In this case, Shaun selected a course which was approved by Mindef – which the local university decided to run classes on the average of about 4 nights a week to accomodate learning adults. So, Shaun was none the wiser to the predicament which he found himself in, when he graduated (which fortunately he discovered almost by accident  oniy 4 years later).

Shaun had initially applied for a full-time course which was validated by a foreign university (approved by Mindef), but his admission was not successful. Then, he was transferred to the subject 4-year course (also approved by Mindef in a new deed issued to Shaun)

In fact, he lost out in pay for 1 extra year, because the course he selected ended up to be 4 years, instead of the normal 3 – officers on the Local Study Award only get an allowance of $9,000 a year during the period of studies.

MOE – Your view please?

What is the view of the Ministry of Education on the above apparent “discriminatory” policy?
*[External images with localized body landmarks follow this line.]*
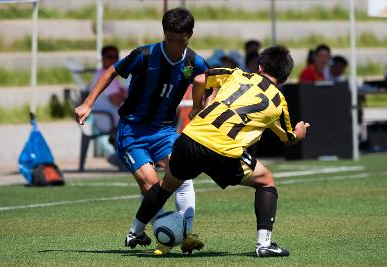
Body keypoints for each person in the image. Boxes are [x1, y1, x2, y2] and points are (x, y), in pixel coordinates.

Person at [126, 46, 310, 257]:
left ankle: (134, 232)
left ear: (259, 67)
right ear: (284, 78)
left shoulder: (237, 74)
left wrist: (196, 108)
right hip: (223, 152)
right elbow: (288, 139)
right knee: (266, 180)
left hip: (190, 139)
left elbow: (199, 79)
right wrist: (300, 132)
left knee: (166, 185)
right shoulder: (279, 102)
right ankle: (264, 244)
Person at [75, 7, 208, 255]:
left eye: (181, 41)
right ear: (164, 33)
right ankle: (161, 231)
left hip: (165, 131)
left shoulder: (194, 62)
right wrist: (88, 103)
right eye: (170, 40)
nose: (175, 46)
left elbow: (206, 81)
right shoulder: (145, 55)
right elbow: (112, 71)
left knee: (182, 175)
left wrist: (200, 107)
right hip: (132, 131)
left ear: (189, 35)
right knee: (151, 184)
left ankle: (185, 235)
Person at [89, 45, 128, 164]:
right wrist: (124, 95)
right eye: (109, 56)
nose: (113, 59)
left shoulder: (106, 75)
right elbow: (117, 100)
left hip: (106, 117)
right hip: (108, 119)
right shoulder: (106, 76)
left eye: (116, 57)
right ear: (102, 58)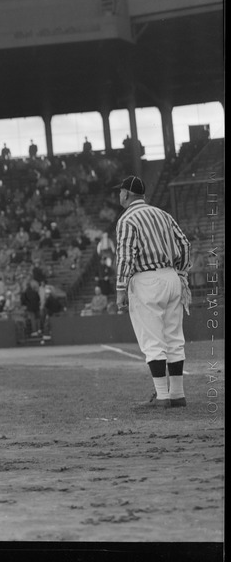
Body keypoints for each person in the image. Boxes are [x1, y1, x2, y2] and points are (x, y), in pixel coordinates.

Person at [113, 175, 193, 409]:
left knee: (152, 340)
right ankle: (177, 394)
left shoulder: (127, 218)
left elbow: (126, 255)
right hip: (171, 276)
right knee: (174, 338)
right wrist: (181, 273)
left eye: (120, 192)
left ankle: (162, 396)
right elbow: (185, 244)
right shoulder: (162, 214)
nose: (119, 195)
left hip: (146, 280)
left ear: (127, 194)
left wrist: (120, 289)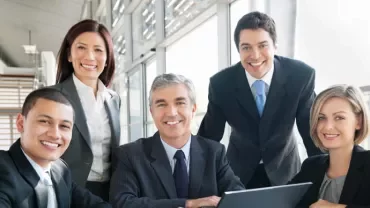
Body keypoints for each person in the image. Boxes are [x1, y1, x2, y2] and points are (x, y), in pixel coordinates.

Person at [197, 11, 321, 188]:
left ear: (275, 46)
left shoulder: (300, 76)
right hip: (239, 173)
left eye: (263, 45)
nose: (255, 55)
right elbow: (208, 139)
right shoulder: (221, 84)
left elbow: (311, 134)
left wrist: (321, 181)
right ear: (238, 50)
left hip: (285, 170)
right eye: (246, 47)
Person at [110, 73, 244, 208]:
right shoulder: (130, 155)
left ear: (193, 109)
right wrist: (188, 204)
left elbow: (239, 197)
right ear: (152, 112)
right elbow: (123, 203)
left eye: (180, 103)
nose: (172, 112)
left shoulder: (215, 152)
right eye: (162, 104)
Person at [0, 87, 111, 208]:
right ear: (21, 123)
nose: (55, 134)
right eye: (44, 121)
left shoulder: (60, 169)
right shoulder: (4, 170)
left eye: (64, 126)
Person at [50, 19, 121, 201]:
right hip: (68, 190)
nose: (90, 57)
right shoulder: (52, 96)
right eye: (81, 48)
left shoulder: (113, 99)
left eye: (98, 50)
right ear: (69, 54)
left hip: (110, 191)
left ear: (107, 58)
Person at [289, 85, 370, 207]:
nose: (327, 127)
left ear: (358, 121)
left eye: (339, 117)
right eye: (321, 118)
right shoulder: (310, 167)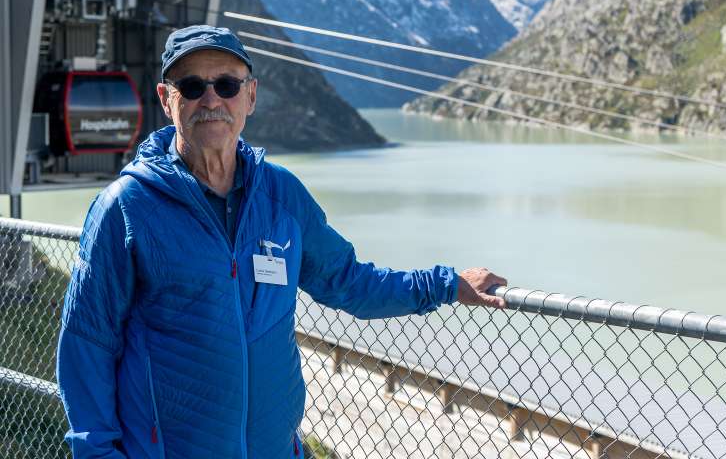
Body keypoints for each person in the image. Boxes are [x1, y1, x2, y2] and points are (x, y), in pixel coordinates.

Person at [56, 25, 507, 459]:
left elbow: (347, 281)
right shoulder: (126, 208)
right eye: (192, 86)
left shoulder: (280, 196)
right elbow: (87, 344)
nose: (211, 99)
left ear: (250, 96)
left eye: (227, 85)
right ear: (166, 100)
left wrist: (446, 284)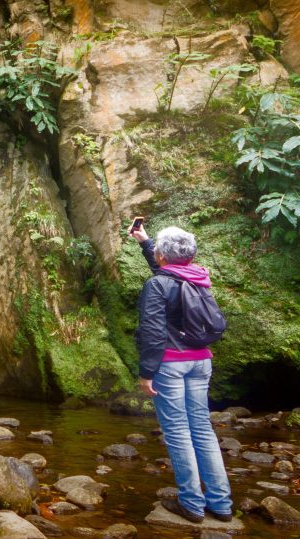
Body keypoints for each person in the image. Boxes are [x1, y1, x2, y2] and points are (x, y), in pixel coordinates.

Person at [130, 224, 233, 523]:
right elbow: (169, 272)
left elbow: (152, 330)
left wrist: (147, 372)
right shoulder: (198, 276)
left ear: (163, 256)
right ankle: (221, 504)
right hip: (202, 362)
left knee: (177, 432)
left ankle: (191, 503)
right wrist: (146, 242)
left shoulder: (158, 285)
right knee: (202, 429)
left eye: (158, 253)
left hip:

Universities – Your view please?

What is the view of the local universities on the above apparent “discriminatory” policy? Are part-time degrees from UNISIM worth less than a full-time degree?

“Care for soldiers”?

In this connection, according to Mindef’s core values (the last out of 7 core values) is “care for soldiers”.

Civil Service core principles?

According to the Civil Service’s 7 core principles – maybe 4 of them may well apply (or arguably was not applied well enough) in this case – “Responsiveness and Effectiveness,  People-Centricity, Mutual Courtesy and Respect, and Shared Responsibility for the Public Good”.

ASEAN Human Rights Declaration?

The subject issue of “discriminatory” policy (if indeed there is one as I have asked above) may also need to be seen with reference to and in the context of Article 7 and 9 of the ASEAN HUMAN RIGHTS DECLARATION:

“7. All human rights are universal, indivisible, interdependent and interrelated. All human rights and fundamental freedoms in this Declaration must be treated in a fair and equal manner, on the same footing and with the same emphasis.

9.In the realisation of the human rights and freedoms contained in this Declaration, the principles of impartiality, objectivity, non-selectivity, non-discrimination, non-confrontation and avoidance of double standards and politicisation, should always be upheld. The process of such realisation shall take into account peoples’ participation, inclusivity and the need for accountability.”

$12.3 b not enough is it?

According to the article “Hard truths about Singapore’s defence” (Straits Times, Mar 17) – “Singapore’s defence budget, at a projected $12.3 billion this year, is the biggest in South-east Asia. And it is an open secret that Singapore has one of the highest per capita defence spendings in the world, after countries such as Israel. It possesses a highly-advanced “third generation” fighting force built on the principles of “see first, think quicker, kill faster”.” – So, maybe $12.3 billion may not be enough – such that have to stinge on not paying “honours” degree officers “honours” pay! And as to “”see first, think quicker, kill faster” – how come one simple pay clarification can take 12 months without any conclusion!

May God help us – if war really comes!